What a fearful place to be - to accept who I am in my beautiful limitation. While beautiful, it is also painful because there is beauty outside my limitations - a forbidden beauty that I must not desire or dwell on. It is not mine, it is someone else's. When my heart is filled with such covetous desire, the best thing is for my heart to be broken and to finally let go of its wayward dreams. Then I am free to experience healing and to have my heart learn to love the body and soul to which it is tied. What a fearful place to be - first to accept and second, to learn to move within this freedom. It is beautiful that in Him we live and move and have our being but it is also fearful when we learn the truth that we were created defined for a defined purpose. We learn our value and then we learn to bow and place our value on the altar to be used.
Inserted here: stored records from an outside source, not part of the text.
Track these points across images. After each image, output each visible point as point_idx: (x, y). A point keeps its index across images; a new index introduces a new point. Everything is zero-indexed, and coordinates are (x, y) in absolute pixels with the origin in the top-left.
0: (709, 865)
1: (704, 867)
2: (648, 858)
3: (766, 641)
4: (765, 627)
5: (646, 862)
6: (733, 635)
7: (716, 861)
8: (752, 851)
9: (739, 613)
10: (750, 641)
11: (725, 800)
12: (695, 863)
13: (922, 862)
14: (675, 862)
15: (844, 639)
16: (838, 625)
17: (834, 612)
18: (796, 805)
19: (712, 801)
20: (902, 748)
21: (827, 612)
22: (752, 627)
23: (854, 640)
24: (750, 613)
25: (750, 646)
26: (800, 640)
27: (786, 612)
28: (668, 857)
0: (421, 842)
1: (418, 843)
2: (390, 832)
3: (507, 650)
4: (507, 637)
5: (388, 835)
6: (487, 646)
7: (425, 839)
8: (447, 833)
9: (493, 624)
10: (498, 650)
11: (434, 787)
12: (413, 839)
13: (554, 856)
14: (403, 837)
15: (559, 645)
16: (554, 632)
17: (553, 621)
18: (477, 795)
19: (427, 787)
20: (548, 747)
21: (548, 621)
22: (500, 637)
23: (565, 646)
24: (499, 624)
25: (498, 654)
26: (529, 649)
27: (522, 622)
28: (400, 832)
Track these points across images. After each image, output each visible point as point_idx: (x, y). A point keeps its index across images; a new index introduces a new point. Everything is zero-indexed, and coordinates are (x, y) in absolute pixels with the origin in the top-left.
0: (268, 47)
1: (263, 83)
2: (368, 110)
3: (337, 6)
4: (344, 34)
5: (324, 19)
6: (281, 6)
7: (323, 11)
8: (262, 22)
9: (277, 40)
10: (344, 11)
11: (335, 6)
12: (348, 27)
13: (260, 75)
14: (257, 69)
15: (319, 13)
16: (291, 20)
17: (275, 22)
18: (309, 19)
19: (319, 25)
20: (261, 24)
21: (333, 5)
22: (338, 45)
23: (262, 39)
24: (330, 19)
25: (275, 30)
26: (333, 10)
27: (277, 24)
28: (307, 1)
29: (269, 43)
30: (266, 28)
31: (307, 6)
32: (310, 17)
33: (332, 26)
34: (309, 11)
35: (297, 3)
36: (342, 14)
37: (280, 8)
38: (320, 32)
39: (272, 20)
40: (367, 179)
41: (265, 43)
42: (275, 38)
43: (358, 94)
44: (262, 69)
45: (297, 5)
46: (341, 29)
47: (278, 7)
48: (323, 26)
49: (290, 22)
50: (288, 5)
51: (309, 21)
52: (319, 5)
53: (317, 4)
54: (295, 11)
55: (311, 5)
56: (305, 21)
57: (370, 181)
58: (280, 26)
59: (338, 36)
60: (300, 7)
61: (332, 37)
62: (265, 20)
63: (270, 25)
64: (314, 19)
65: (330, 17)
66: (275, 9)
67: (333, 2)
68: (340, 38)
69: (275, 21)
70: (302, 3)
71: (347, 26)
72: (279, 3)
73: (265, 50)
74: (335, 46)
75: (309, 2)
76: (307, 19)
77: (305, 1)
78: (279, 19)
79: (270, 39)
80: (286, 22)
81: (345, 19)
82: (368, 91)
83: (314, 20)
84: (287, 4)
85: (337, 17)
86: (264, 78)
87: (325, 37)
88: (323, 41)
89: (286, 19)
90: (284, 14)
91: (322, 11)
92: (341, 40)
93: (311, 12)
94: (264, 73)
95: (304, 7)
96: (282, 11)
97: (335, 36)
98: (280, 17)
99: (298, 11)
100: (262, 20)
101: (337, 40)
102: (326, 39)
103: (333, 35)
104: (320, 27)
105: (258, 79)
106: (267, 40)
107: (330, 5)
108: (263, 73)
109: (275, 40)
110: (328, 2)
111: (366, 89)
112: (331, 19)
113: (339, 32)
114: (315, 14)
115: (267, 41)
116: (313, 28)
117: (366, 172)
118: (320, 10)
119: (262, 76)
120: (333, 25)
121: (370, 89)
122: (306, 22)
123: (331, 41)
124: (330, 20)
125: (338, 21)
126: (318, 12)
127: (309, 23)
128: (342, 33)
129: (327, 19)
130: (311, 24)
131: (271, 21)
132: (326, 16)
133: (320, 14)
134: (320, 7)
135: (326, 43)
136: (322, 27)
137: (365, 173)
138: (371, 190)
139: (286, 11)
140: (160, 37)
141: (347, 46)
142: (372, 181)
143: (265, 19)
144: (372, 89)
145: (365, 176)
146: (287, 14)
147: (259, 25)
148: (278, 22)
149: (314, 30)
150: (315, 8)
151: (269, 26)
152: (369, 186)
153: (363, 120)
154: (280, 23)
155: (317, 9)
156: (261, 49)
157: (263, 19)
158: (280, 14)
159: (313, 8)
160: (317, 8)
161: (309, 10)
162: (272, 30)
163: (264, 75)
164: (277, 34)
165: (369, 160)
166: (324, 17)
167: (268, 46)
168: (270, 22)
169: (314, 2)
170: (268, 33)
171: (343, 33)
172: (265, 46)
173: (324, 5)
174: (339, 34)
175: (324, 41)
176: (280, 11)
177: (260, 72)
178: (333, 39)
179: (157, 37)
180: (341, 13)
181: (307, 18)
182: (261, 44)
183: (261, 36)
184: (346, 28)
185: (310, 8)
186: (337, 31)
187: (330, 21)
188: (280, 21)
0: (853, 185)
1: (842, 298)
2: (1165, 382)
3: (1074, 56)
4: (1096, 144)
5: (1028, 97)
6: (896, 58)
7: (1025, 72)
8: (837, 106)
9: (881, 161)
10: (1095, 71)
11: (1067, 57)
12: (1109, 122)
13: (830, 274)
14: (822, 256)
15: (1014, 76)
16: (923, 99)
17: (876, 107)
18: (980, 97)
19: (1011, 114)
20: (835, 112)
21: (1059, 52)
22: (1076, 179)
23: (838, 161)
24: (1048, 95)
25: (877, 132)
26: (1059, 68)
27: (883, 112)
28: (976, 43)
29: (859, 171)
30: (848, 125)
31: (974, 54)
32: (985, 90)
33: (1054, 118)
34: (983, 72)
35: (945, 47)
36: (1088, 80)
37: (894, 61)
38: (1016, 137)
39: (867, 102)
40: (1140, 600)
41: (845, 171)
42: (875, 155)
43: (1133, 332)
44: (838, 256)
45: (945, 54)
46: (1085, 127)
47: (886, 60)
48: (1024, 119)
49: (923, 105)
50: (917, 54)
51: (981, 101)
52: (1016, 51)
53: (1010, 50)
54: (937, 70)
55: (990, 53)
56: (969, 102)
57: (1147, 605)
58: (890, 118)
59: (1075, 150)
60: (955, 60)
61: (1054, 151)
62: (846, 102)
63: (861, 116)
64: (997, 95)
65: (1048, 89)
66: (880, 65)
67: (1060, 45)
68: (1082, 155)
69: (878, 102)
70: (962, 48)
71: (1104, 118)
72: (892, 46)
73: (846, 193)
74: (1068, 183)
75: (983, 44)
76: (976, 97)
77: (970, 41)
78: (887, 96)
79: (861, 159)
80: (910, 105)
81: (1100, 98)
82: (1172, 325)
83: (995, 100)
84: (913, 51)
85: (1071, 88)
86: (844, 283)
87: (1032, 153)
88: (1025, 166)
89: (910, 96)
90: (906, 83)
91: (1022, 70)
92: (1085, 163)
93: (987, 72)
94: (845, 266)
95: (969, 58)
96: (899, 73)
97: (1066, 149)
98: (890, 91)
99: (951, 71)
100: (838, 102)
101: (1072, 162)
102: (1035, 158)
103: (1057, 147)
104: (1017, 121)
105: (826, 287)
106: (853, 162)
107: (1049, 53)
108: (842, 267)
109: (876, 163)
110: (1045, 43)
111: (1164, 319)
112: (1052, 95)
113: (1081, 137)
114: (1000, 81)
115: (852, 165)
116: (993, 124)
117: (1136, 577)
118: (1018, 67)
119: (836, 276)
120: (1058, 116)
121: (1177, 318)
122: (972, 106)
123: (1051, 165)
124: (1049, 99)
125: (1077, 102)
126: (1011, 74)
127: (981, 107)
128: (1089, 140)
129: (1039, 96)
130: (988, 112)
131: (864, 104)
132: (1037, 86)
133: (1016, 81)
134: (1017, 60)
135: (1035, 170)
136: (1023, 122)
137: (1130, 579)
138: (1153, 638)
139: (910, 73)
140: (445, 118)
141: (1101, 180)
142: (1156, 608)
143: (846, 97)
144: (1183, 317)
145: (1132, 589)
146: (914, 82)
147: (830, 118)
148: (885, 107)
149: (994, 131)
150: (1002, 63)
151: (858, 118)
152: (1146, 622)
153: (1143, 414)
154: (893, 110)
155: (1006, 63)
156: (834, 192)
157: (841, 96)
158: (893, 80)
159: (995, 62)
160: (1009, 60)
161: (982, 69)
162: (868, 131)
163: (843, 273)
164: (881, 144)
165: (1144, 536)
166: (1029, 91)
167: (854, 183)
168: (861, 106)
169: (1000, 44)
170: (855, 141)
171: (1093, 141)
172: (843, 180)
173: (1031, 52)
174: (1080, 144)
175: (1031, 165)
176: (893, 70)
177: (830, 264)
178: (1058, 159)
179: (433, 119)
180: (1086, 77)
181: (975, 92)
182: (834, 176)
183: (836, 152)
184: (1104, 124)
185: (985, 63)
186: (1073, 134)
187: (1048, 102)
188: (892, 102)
The one who can speak out our definition by heart also speaks a word to send us out into the world and to actually live as ourselves.

I am just a creature.

In this thought process, this is the point in my understanding where I find myself falling short. I cannot describe the intricacies of what takes place on the altar when someone places themselves before God. I do not know what will happen when this is all lived out. This is where each person's story begins to unfold in its' own way. This is prayer - not dead and lifeless prayer, not rote and predictable prayer, but prayer that overflows with unpredictability and life. It is unpredictable to the extent that something will happen within the confines of God's promises but not outside. It is full of life to the extent that within the confines of God's promises, there is perfect freedom and room for all the beauty that the world contains. We are who we are and God is who he is. I accept who I am and I come to him as myself. To my delight, I find that because of Jesus, he loves me as myself.

I am just a creature.

So Lord, break my covetous heart, heal it to a place of accepting itself, and let it learn to know that it is loved even as it is called to new places. If it is called somewhere specific, let it learn to accept where it is called. If it is given freedom to choose, let it learn to seek you in what it chooses. I cannot do all but I can do some. Let me choose to walk with you in my some.

I am, happily and fearfully, your creature.